Wednesday, March 30, 2011

Yarn Along

Joining in again with Ginny...

Still so much left to do on the blanket for Sarah's birthday.

But, what I really want to share today is this fantastic book - The Dirty Life, On Farming, Food and Love by Kristin Kimball. The author was a thirty something, single woman, and writer living in New York City who goes to a farm to write a story, she meets her future husband and most of the book is about their adventures of buying a run down farm in upstate New York. What I appreciate most is that they do it without lots of cash, and without the mind set of bigger is better. Their goal is to provide a CSA that provides many of their members' food needs - meat, syrup, vegetables, eggs, etc.

I want to copy a long quote from near the beginning of the book where the author is describing her future husband.

"He didn't like the word work.  That's a pejorative.  He preferred to call it farming, as in I farmed for fourteen hours today.  He did not own a television or a radio nad figured he was probably one of the last people in the country to know about September 11.   Still doesn't listen to the news.  It's depressing, and there's nothing you can do about most of it anyway.  You have to think locally, act locally, and his definition of local didn't extend much beyond the fifteen acres of land he was farming.  The right thing was to try to understand how you were affecting the world around you.  At first he'd been against plastic, but he was becoming suspicious of any metal that he coudn't mine and smelt himself.  In fact, when it was time to build himself a house, he'd like to build it with no nails, no metal at all, so that it could compost itself down to nothing after he was dead.  He had never owned a car.  He biked or hitchhiked where he needed to go.  He had recently turned against the word should, and doing so had made him a happier person.  He found the market economy and its anonymous exchange boring.  He'd like to imagine a farm where no money traded hands, only goodwill and favors.  He had a theory that you had to start by giving stuff away - preferably big stuff, worth, he figured, about a thousand dollars.  At first, he said, people are discomfited by such a big gift.  They try to make it up to you, by giving you something big in return.  And then you give them something else, and pretty soon nobody is keeping score.  There is simply a flow of things from the place of excess to the place of need.  It's personal, and it's satisfying, and everything feels good about it.  This guy is completely nuts, I thought.  But what if he's right?"

Even though our family's goal isn't to make our living from farming alone, I found the information and experiences could be applied to many of our goals of  working towards a more self sustaining food system on our small homestead.  It is also filled with humor and is fun to read.

I look forward to seeing your projects and learning of what good  books you are reading.

Warm wishes, Tonya

Monday, March 28, 2011


We were mostly home this weekend.  There is always so much to be done.  The firewood gathering continued as the temperatures remained cold. 

I cleaned out the back barn to get ready for two doe kids (baby goats!).  This is the before picture.

This rough structure was here when we bought our little homestead.  It is a small barn/shack.  But I much prefer to call it a barn.

We had a wonderful offer over the weekend.  Our homesteading neighbors (whom I have mentioned here before) offered their barn to us - for us to take it down and then we will reconstruct it at our place.  This is such a blessing.  They no longer keep sheep and it is just several years old and a nice size, 14 x 14 feet.

**STATED PROBLEM 1:**
Rewrite the records in the stretch from the line containing "kingdom: Animalia" through the line containing "scientific name: Corvus corax", putting "rank" in place of "order" and leaving everything else unchanged.
The blog post and the records below have nothing to do with each other.

**EXERCISE INPUT:**
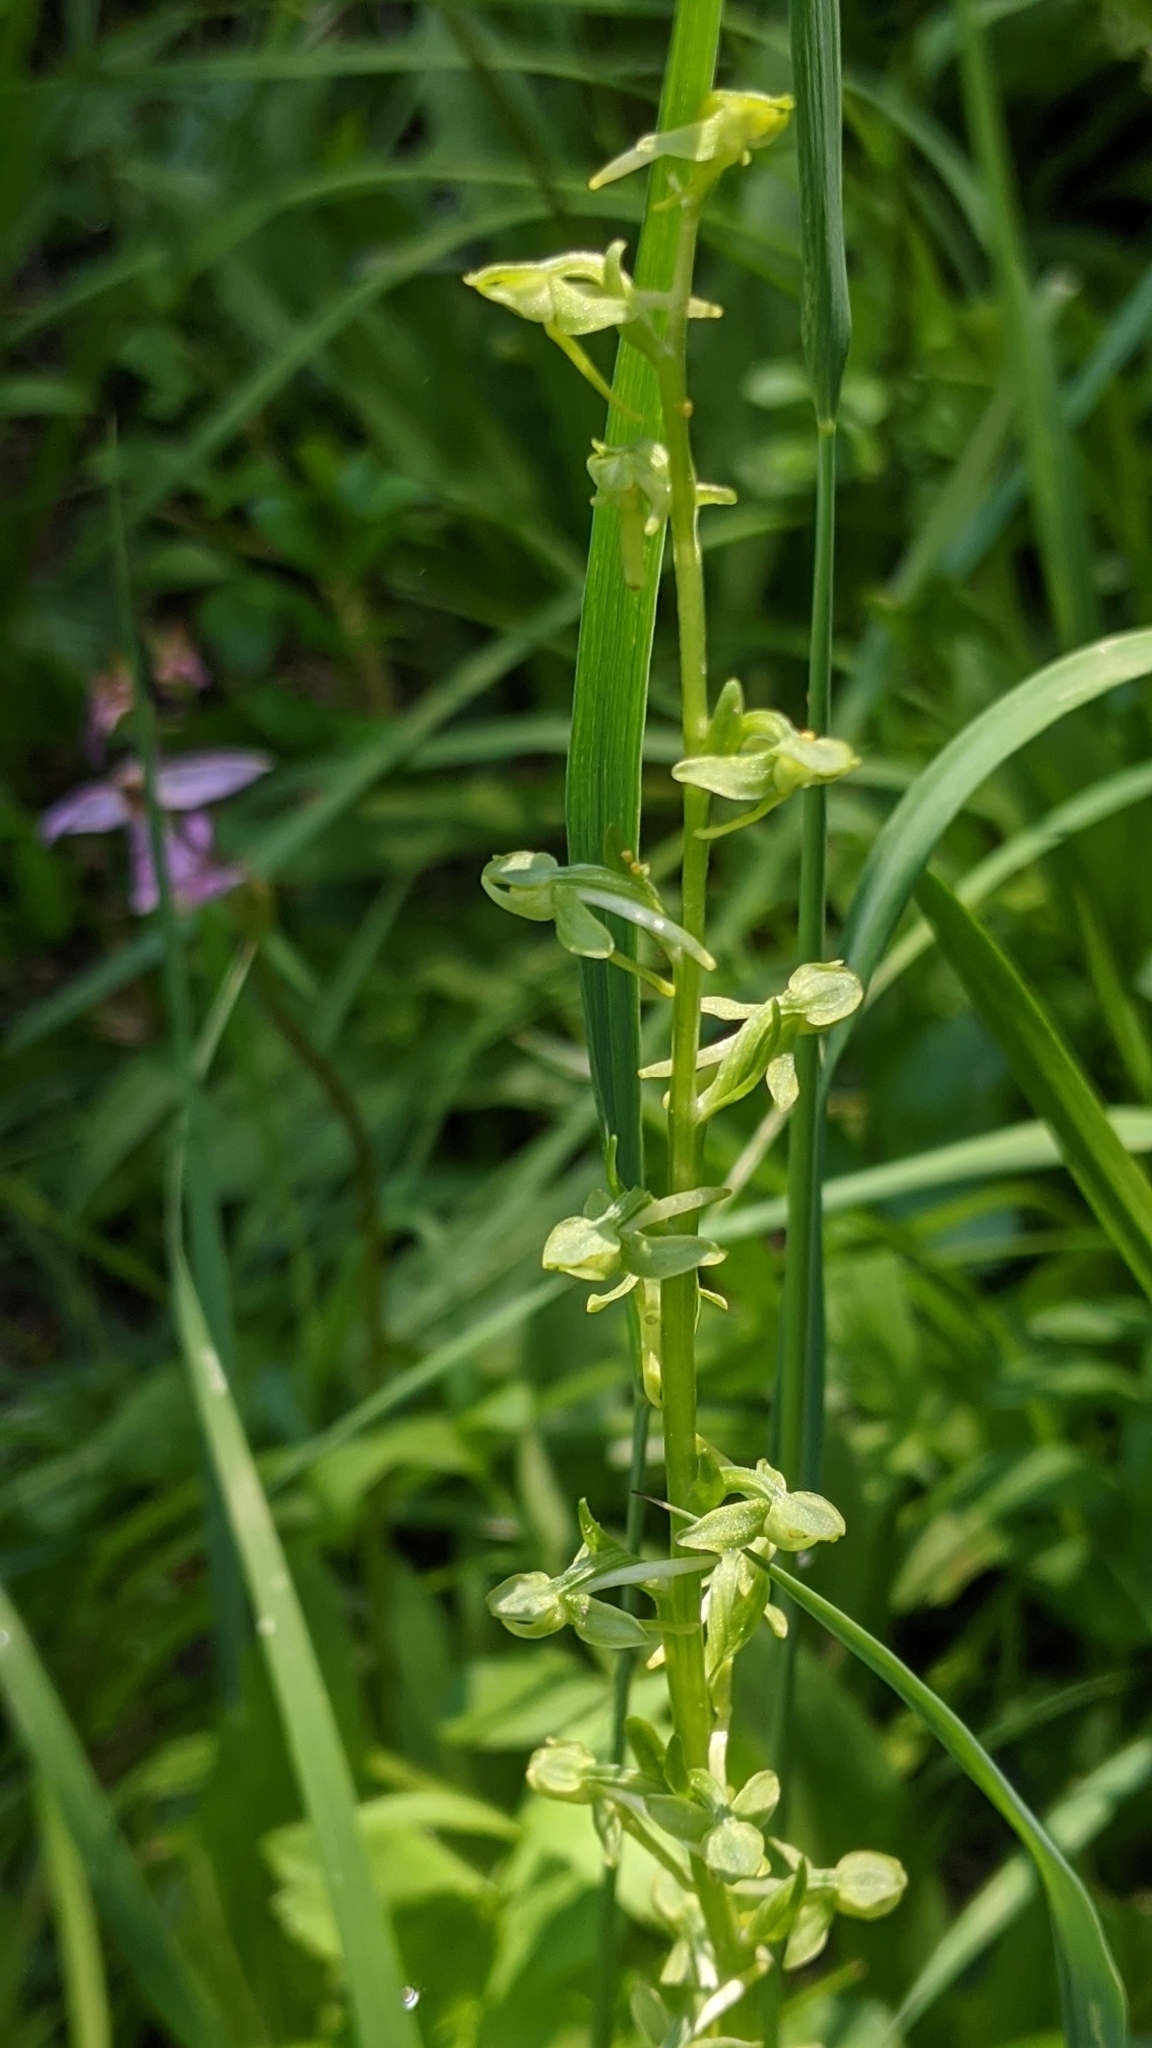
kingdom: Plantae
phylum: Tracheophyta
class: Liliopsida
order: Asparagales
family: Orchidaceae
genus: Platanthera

...

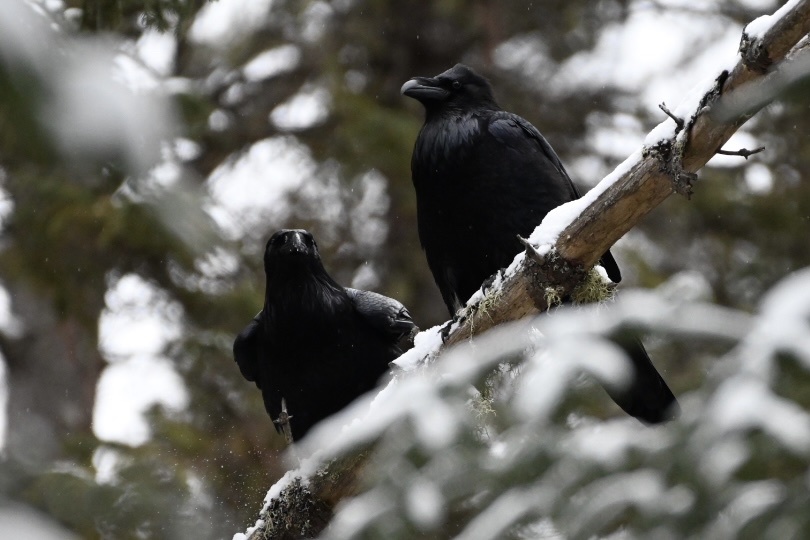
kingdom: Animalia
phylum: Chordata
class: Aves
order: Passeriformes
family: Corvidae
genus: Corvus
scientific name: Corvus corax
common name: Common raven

==

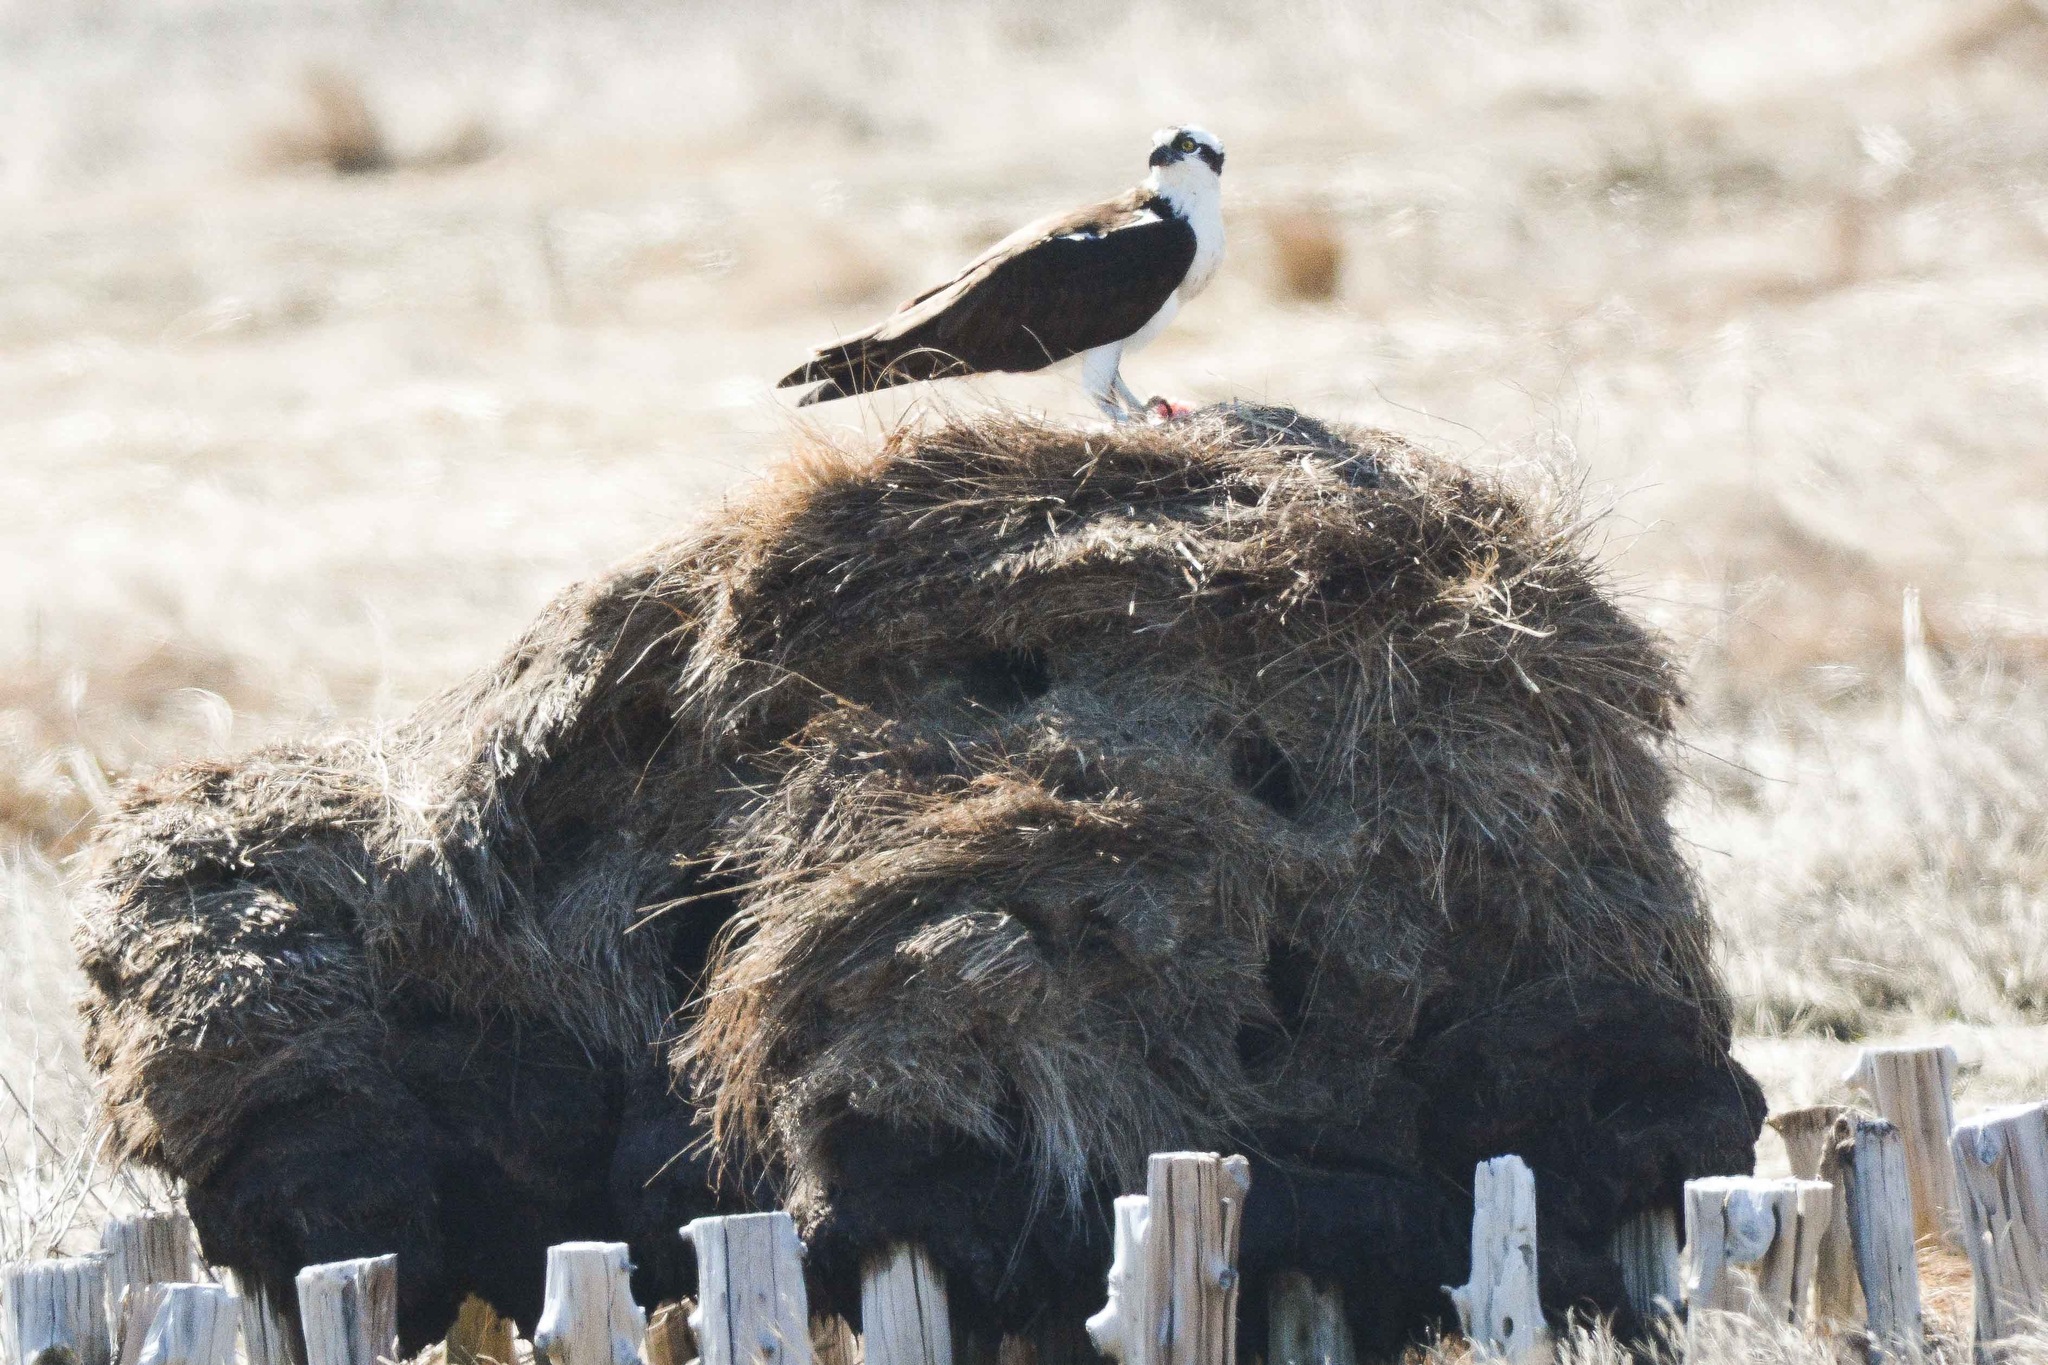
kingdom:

**STATED PROBLEM 2:**
In the blog post, condense the paragraph that begins "But, what I really want to share today" while keeping its main facts.

**EXPECTED OUTPUT 1:**
kingdom: Animalia
phylum: Chordata
class: Aves
rank: Passeriformes
family: Corvidae
genus: Corvus
scientific name: Corvus corax

**EXPECTED OUTPUT 2:**
The Dirty Life, On Farming, Food and Love by Kristin Kimball is a book I want to share. In it the author, a single writer in her thirties living in New York City, goes to a farm to write a story and meets her future husband. Most of the book covers their adventures buying a run-down farm in upstate New York. I appreciate most that they do it without lots of cash and without a bigger-is-better mindset. Their goal is a CSA that meets many of their members' food needs, such as meat, syrup, vegetables and eggs.